Beni yeniden iyi hissettirecek her ihtimal, her olumlu olasılık, her hareket, her eylem, hey olay, her şeyin hepsi, sonsuz, dipsiz bir hiçliğin inkârından kaynaklanan çürümüş yalanlardan ibaret.
Hikayem de mutlu ve mesut insanların hayatlarından bahseden yüksek prodüksiyonlu bin bölümlük aptal bir televizyon dizisi kadar toz pembe veya özenilesi değil; aksine hayatın gerçeğinin en çamur, en bok, en karanlık tarafı.
İçimde çoktan yıkılıp parçalanmış onarılmaz, tamir edilemez ve doldurulamaz, boyutları tahmin edilemez bir uçurum, kör bir kuyu, dipsiz boşluk, bir kara delik vardı.
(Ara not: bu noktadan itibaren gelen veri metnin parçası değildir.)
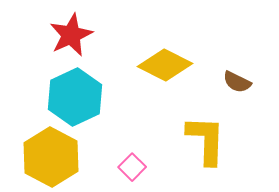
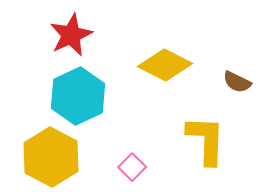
cyan hexagon: moved 3 px right, 1 px up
Sıkıntı her yerde seni boğarak karşına çıkıyor, ondan kaçmak için hangi zihin oyununa elini atsan sonuç değişmiyor, sıkıntı karşısında bütün kelimeler ıskarta.
Gösteriş için hiçbir çabası olmayan, tam aksine bütün uğraşı görünmezlik olan, hiç doğmamış olması gereken donuk bir ruhun kaderin cilveleriyle beden bulmuş mat yansıması.